For some students, finding alternatives has become a struggle.

Grace Zwierzyna, a junior media major whose application for university-owned housing was denied, said securing lower-cost housing is critical. Zwierzyna, who grew up not far from the university, sees her classmates applying for on-campus dorms in droves as costs for off-campus apartments have skyrocketed.

“We’re seeing close to $1,000 a month to share a bedroom with somebody,” Zwierzyna said. “I’m starting to think that’s kind of unacceptable. That’s kind of highway robbery, and I think we as upperclassmen students are realizing that we’re going into a tougher economy than ever before.”

The average rent for a one-bedroom apartment in West Chester — an increasingly popular borough at the edge of the Philadelphia suburbs, with a downtown full of trendy restaurants and boutiques — is $1,858, according to the rental website RentCafe. Only around 20% of comparable units in the borough rent for under $1,500.

University president Fiorentino acknowledged in an interview Wednesday that demand for on-campus living has greatly increased this year, as in-person classroom instruction has returned to pre-pandemic norms.

“Rental rates have been increasing, so all of a sudden this very stable pattern that we’ve been observing for many, many years has shifted on us, and of course all of this happened coming out of the pandemic,” Fiorentino said. “2019 was our last normal year.”

Fiorentino said the university can’t immediately create additional housing, citing zoning issues in areas surrounding campus as well as projected declines in enrollment in the coming decade due to demographic shifts in the state.

Fiorentino said there had been the possibility of adding on-campus dormitories, but that the pandemic caused the university to “step back” from that plan. As a short-term solution, Fiorentino said, the university could potentially retrofit its current dorms, adding more beds to rooms where zoning rules allow.

But for current students, the housing crisis is more immediate.

Stuck between exorbitant prices of off-campus apartments and the limited availability of university dorms, Zwierzyna said some fellow students are questioning whether they can continue attending West Chester at all.

Chloe Stengel, a sophomore from Abington, marched alongside protesters as she described how her job as a resident adviser — with the perk of discounted housing — is the only thing tethering her to the chance of earning a degree.

“I grew up with nothing,” Stengel said. “My mom told me from the time I was in kindergarten, ‘If you want to go to college, you’re gonna’ need to figure it out.’ So that’s what I did.”

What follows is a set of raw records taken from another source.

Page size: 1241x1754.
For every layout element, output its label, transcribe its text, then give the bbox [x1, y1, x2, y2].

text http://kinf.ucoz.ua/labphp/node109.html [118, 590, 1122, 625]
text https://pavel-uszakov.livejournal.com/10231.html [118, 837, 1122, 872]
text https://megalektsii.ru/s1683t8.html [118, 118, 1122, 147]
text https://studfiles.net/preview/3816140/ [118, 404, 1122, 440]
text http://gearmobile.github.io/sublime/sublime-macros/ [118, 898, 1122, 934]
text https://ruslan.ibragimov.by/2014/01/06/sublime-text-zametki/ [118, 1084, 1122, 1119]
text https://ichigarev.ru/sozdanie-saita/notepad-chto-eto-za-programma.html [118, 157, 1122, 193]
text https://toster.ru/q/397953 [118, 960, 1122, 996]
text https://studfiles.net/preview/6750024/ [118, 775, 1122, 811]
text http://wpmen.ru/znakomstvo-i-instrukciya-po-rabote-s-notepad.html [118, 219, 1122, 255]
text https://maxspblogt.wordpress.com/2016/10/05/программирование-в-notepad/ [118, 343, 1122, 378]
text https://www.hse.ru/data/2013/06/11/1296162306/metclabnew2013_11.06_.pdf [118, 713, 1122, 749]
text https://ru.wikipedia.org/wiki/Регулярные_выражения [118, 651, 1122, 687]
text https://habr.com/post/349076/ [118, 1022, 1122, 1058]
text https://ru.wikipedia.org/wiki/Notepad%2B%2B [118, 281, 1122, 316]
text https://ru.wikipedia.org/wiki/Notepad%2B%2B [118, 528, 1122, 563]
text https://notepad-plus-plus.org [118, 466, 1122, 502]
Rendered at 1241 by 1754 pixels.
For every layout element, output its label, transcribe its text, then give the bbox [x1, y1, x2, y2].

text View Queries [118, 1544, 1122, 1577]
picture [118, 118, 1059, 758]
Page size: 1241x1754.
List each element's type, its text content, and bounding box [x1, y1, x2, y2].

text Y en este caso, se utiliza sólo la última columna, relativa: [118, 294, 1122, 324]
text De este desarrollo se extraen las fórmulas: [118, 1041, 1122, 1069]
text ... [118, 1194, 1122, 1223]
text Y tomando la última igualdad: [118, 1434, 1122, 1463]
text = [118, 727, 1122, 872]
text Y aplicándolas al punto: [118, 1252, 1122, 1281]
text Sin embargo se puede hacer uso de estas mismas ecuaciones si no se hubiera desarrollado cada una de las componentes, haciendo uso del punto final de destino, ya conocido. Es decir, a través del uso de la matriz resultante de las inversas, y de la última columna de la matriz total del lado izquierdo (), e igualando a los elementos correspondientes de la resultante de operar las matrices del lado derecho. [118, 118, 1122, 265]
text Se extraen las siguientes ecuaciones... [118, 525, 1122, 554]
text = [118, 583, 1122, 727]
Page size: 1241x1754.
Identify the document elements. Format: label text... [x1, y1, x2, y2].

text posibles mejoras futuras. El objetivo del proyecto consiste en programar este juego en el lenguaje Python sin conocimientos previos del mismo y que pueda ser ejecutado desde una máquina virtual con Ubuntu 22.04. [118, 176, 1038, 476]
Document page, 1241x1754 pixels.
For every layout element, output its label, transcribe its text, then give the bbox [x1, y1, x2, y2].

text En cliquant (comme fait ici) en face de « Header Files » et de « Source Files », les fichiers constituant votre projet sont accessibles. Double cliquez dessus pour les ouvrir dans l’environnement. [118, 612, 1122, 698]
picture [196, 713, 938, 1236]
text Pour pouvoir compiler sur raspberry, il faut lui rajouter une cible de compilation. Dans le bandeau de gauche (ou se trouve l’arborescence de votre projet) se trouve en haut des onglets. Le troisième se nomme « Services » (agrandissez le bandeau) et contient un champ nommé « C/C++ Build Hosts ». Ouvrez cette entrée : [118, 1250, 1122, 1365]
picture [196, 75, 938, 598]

An Instagram post from @wcu_housingcrisis — a student-run account documenting the protest movement — garnered responses from students with similar stories. Some said they had to commute from nearby hotels, crash on mattresses in crowded houses, or take a gap year to avoid paying rent.

“I’ve grown up in this town,” Zwierzyna said. “I’ve seen how housing here has gotten worse over the years. I told myself in high school I was never going to come here, and some days, I frankly wish I listened to myself.”